Of course, things are never quite as clear as "good vs. evil" once one gets out of the movie theater and in to the real world. The world where in Syria, the west has intervened already and exacerbated tensions along ethnic lines, given weight and support to "leaders" who were not in the ground but in Sorbonne -- gushing over the Syrian National Council and exaggerating claims for the Free Syrian Army. Lacking clear goals and objectives, the cack-handed nature of western intervention has been far more about trying to present itself as having some kind of moral purpose at home -- and has intensified issues and helped make it more regionally problematic. All the while the very real issue of ordinary citizens and the devastating impact of a civil war is discussed in the terms of politicians quest for moral righteousness.

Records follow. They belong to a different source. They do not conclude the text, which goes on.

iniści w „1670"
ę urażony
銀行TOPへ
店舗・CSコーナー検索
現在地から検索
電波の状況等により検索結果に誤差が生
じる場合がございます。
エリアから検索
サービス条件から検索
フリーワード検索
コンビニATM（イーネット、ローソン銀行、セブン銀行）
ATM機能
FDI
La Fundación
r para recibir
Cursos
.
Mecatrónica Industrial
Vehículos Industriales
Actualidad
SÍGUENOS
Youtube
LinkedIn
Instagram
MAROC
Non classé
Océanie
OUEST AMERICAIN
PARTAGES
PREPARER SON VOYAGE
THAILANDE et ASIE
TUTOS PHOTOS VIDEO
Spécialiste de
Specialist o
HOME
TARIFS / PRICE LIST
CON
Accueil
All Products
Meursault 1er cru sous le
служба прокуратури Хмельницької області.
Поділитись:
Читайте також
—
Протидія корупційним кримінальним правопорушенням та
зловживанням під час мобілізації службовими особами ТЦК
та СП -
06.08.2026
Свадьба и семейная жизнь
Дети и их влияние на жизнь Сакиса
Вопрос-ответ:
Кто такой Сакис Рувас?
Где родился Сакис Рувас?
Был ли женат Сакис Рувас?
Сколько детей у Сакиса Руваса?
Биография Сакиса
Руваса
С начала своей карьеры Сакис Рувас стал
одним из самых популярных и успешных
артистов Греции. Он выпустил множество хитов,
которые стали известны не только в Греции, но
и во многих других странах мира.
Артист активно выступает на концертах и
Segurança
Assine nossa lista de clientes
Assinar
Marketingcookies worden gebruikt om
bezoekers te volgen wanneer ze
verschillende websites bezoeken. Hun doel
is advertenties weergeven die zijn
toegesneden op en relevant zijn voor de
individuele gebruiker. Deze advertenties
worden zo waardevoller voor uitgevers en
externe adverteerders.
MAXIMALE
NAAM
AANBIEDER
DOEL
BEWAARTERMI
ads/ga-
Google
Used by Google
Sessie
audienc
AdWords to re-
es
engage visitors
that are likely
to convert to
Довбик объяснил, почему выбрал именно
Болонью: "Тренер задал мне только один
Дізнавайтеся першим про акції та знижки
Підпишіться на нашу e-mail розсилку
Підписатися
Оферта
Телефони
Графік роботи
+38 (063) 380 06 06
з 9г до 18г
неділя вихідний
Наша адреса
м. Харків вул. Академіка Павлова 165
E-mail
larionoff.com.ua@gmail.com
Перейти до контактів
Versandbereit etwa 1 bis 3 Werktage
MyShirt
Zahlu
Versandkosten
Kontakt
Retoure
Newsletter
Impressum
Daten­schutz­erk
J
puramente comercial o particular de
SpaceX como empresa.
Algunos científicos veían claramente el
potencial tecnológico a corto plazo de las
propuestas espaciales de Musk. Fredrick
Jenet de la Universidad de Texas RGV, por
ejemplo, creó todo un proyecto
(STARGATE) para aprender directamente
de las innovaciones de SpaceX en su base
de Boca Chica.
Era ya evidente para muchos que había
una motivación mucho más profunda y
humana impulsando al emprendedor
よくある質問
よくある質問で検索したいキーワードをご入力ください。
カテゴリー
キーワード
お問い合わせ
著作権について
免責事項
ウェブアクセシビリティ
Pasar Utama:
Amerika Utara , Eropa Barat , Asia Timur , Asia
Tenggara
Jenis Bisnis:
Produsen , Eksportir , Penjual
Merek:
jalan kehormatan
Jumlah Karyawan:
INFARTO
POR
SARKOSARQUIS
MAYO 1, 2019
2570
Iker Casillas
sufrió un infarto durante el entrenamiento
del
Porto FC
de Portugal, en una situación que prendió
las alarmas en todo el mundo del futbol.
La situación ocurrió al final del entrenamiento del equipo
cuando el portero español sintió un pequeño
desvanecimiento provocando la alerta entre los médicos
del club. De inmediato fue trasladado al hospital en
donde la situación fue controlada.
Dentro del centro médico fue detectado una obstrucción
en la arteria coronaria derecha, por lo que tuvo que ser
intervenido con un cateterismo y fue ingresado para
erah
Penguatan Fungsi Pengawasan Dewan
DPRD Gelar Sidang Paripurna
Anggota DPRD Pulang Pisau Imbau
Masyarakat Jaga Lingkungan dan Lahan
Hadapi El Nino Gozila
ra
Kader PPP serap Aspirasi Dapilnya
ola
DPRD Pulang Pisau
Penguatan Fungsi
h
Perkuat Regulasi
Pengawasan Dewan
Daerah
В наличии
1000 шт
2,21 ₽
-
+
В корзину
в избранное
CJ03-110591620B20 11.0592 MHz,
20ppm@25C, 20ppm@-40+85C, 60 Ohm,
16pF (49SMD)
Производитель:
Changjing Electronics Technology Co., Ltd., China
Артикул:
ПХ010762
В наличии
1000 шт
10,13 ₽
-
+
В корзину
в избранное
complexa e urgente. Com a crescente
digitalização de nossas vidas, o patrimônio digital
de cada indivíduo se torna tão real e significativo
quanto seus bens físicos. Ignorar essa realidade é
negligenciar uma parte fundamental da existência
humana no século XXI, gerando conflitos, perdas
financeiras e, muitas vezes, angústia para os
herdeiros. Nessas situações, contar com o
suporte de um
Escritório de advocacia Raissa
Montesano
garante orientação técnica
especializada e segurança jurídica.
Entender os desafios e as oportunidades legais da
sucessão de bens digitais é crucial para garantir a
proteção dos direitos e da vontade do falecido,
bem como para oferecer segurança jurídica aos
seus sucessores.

The desire for a "low-impact" affair, with minimal western casualties but some kind of "show" of what is "right" versus "wrong" is utterly juvenile. It represents the hole at the heart of western thinking. David Cameron, the British prime minister, was extremely enthusiastic for a military attack, although parliament voted against it. Obama has declared that "a lot of people think something should be done but nobody wants to do it". The implication being, someone has to be strong enough, of moral fiber and mettle to just -- do it.

Charles Blow points out today in a piece entitled "War Weariness" that 50 percent of Americans according to an NBC News Poll are opposed to military intervention. Blow asks whether we must always take action.

Doing nothing -- in fact -- is also a clear action. Too often we keep hearing the cry "Something Must Be Done" and that is a somewhat despairing clarion cry which will do little to help the situation in Syria and much potentially to harm it. It has become more apparent to many the destabilizing and intensification of conflict effect that western military strikes can have.

In an age where the Cold War is long gone and the "humanitarian intervention" of the 90's was left sorely exposed and backfired and with Afghanistan and Iraq still with us, it is shocking that the discussion about military strikes and attacks are reducible to a morality play about "decent" western politicians versus "evil" others. An attempt to combine "no boots" militarism with declarations of moral superiority will not help the situation in Syria. Posturing and asserting that the Syrian chemical attack necessitates a response from Europe and the U.S. with absolutely no sense of what that is meant to achieve beyond a "we are outraged, we don't like you," is irresponsible, craven and dangerous.

We do much, much more by arguing to not attack. That is what is to be done.